### Reading passage
----------

Rating: 3.5 (of 5)
Realist Hero is not a series that sells itself on its action elements, but it doesn’t do half-bad with the occasional moments it has had. (They certainly look better than a couple of the more dedicated action series that I could name this season. . .) This episode easily has the biggest concentration of them to date, and that results in at least a couple of sharp scenes. There’s just something ineffably cool about using magic arrows to shoot cannonballs out of the air, and the whole notion of mounting a battleship on giant wheels to use for deep-inland bombardment of fortifications is just so silly that I must applaud its audacity. I’ll even set aside practicalities like how something so heavy was lifted so it could be mounted on wheels.

----------

### Provided information
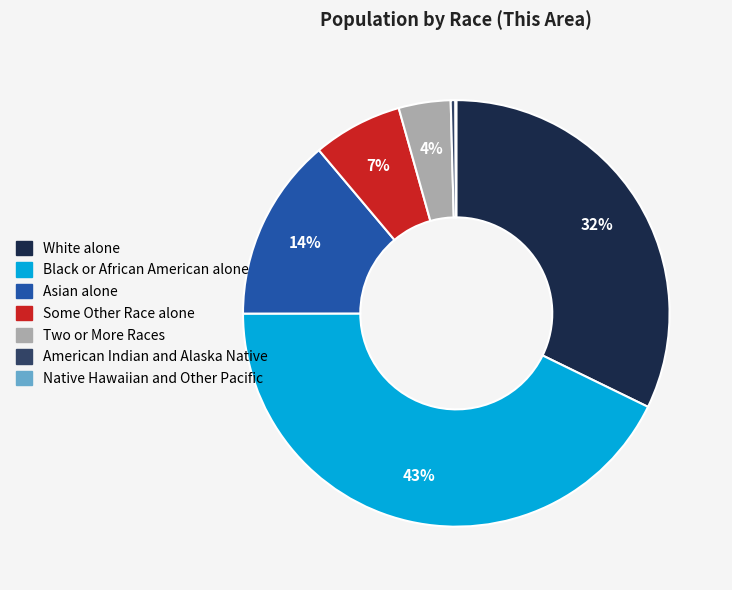

The Some Other Race alone slice represents 7% of the pie. True or false?

True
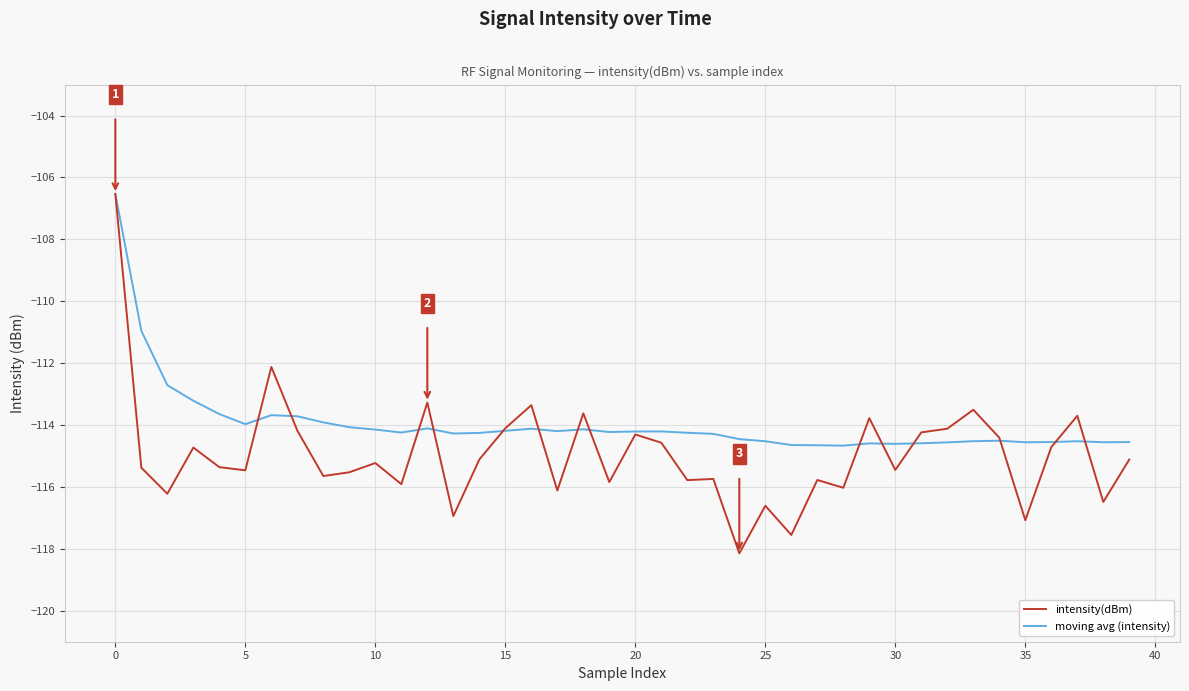

Which series has the largest total across all categories?

moving avg (intensity)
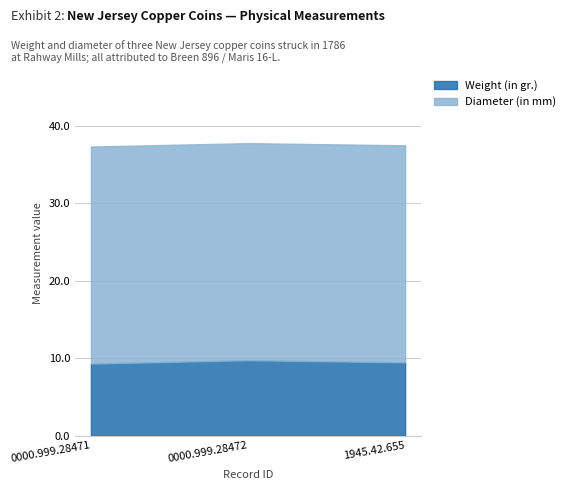

Rank the series by their maximum value, from lowest to highest.

Weight (in gr.), Diameter (in mm)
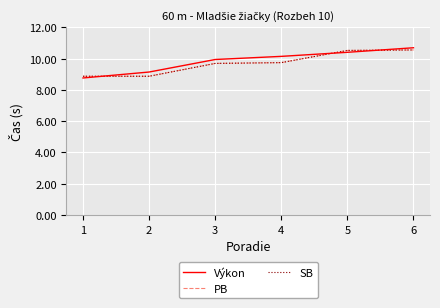

List the series in order of their peak value, lowest first.

PB, SB, Výkon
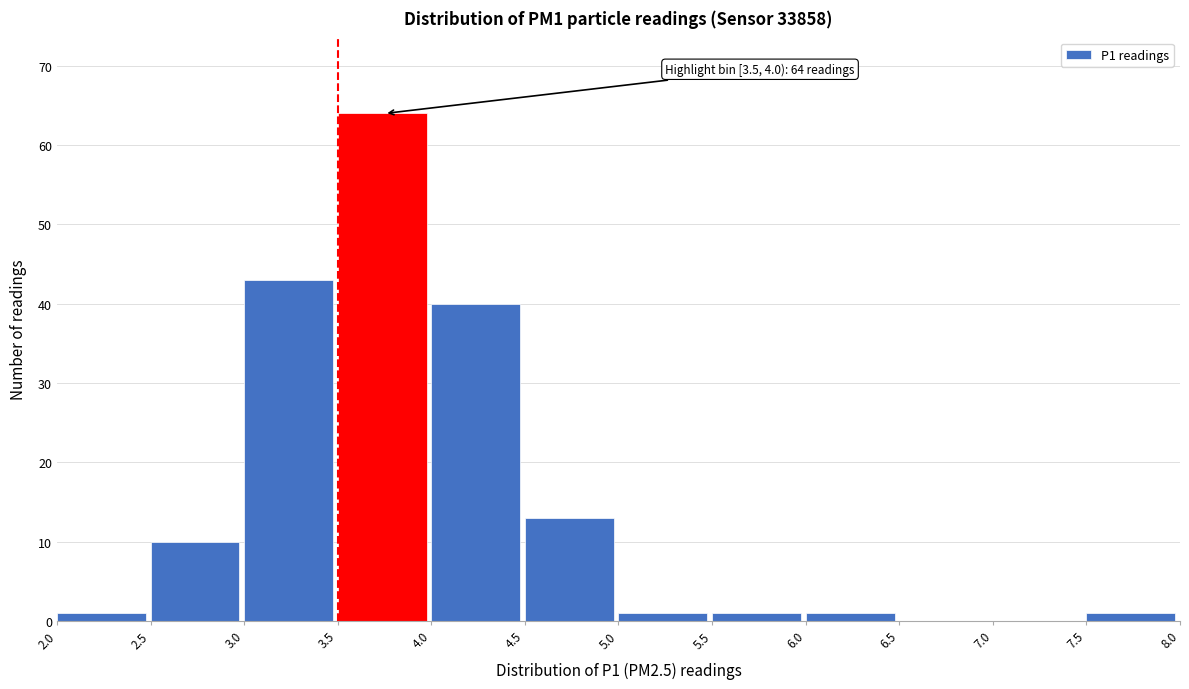

Over which range of the x-axis is the bar tallest?

3.5 to 4.0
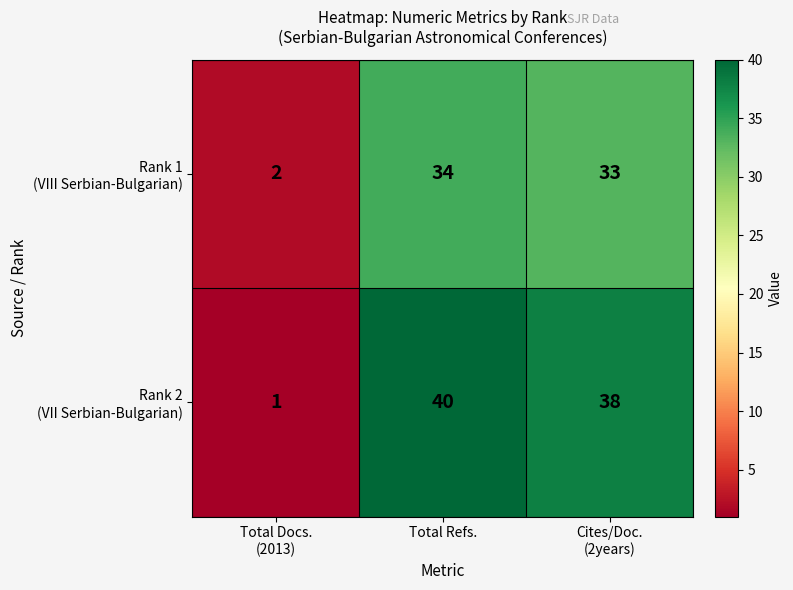

Which label corresponds to the largest value in the chart?

Total Refs.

----------

### Problems to solve
**A.** Answer these questions using the Realist Hero review:
(i) What rating does the review give, and out of how many?
(ii) What does the review say is used to shoot cannonballs out of the air?
(iii) What gets mounted on giant wheels for deep-inland bombardment of fortifications?
**B.** Shorten the paragraph of the Realist Hero review that begins "Realist Hero is not a series" and keep its main points.
**C.** In the Realist Hero review, transcribe everything from "Rating: 3.5 (of" down to "mounted on wheels.".

### Solutions to the tasks
**A.**
(i) 3.5 out of 5.
(ii) Magic arrows.
(iii) A battleship.

**B.** Realist Hero doesn't rely on action, but its few action moments have been decent, better than in some action-focused shows this season. This episode has the most action so far and some sharp scenes: magic arrows shooting cannonballs out of the air is cool, and a battleship mounted on giant wheels to bombard inland forts is silly but bold. The reviewer even sets aside how something so heavy was lifted onto wheels.

**C.**
Rating: 3.5 (of 5)
Realist Hero is not a series that sells itself on its action elements, but it doesn’t do half-bad with the occasional moments it has had. (They certainly look better than a couple of the more dedicated action series that I could name this season. . .) This episode easily has the biggest concentration of them to date, and that results in at least a couple of sharp scenes. There’s just something ineffably cool about using magic arrows to shoot cannonballs out of the air, and the whole notion of mounting a battleship on giant wheels to use for deep-inland bombardment of fortifications is just so silly that I must applaud its audacity. I’ll even set aside practicalities like how something so heavy was lifted so it could be mounted on wheels.